**Try it**
Wherever the listing has a line with the string "plant", copy that line out.

**Recorded information**

◆ ◆ ◆

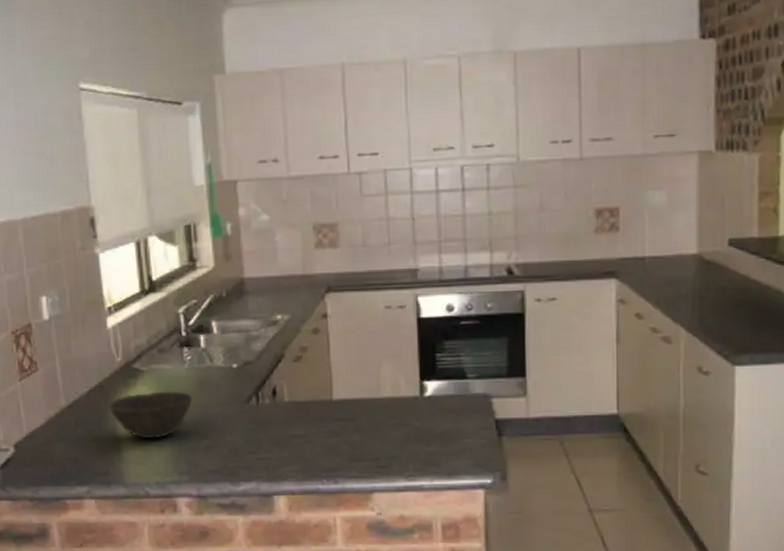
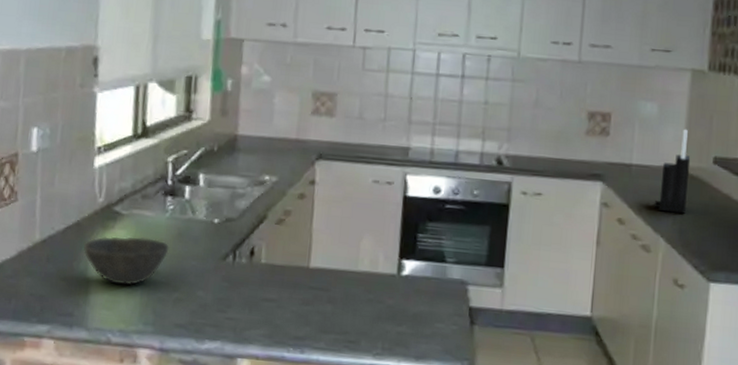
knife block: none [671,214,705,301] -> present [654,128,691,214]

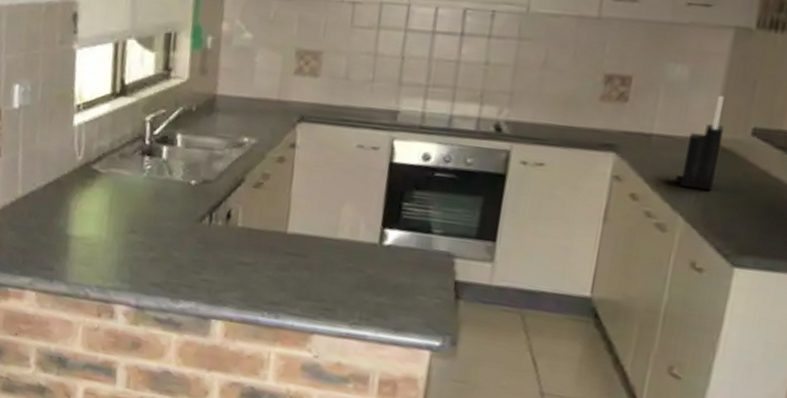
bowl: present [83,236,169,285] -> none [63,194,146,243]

◆ ◆ ◆

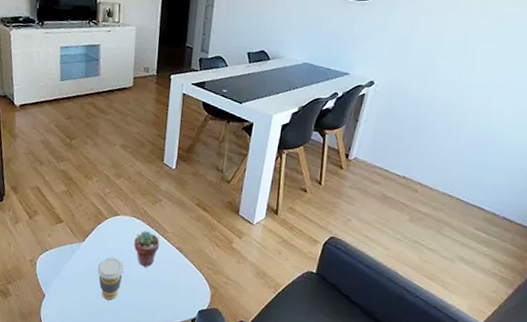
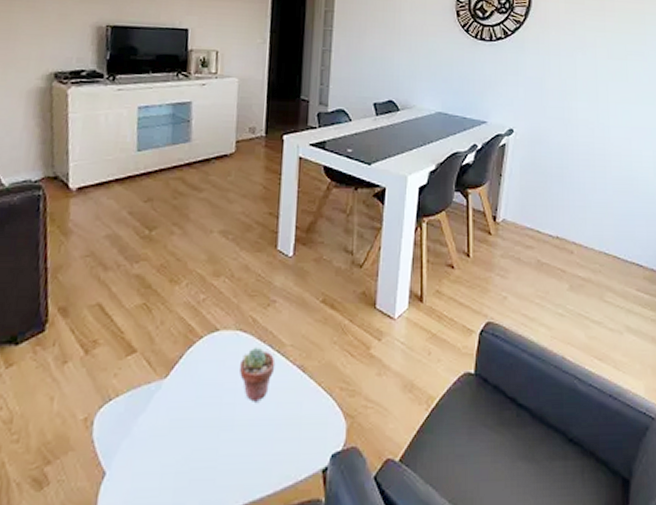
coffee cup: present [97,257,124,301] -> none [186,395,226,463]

◆ ◆ ◆

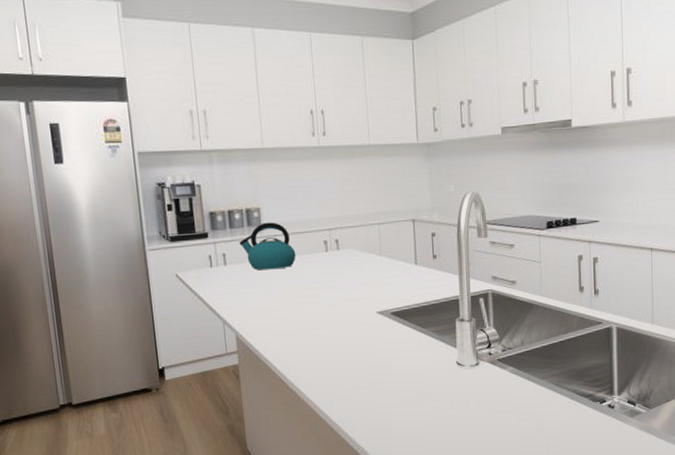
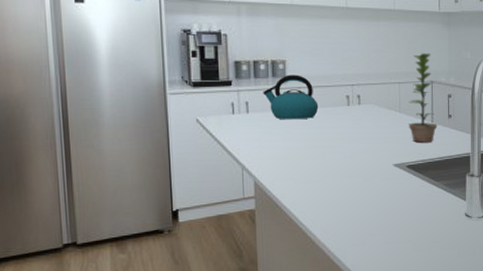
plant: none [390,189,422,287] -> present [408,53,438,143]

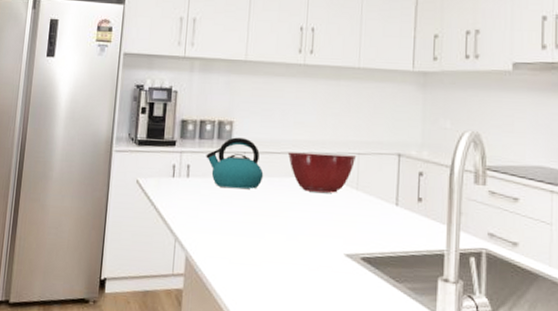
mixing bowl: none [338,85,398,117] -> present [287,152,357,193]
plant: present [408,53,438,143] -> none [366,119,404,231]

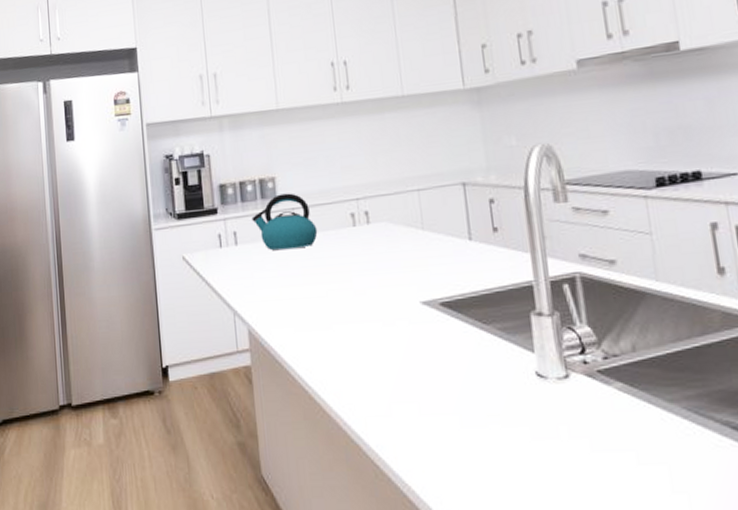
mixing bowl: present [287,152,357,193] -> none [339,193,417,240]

◆ ◆ ◆

**Problem solution**
plant: none [390,189,422,287] -> present [408,53,438,143]
plant: present [408,53,438,143] -> none [366,119,404,231]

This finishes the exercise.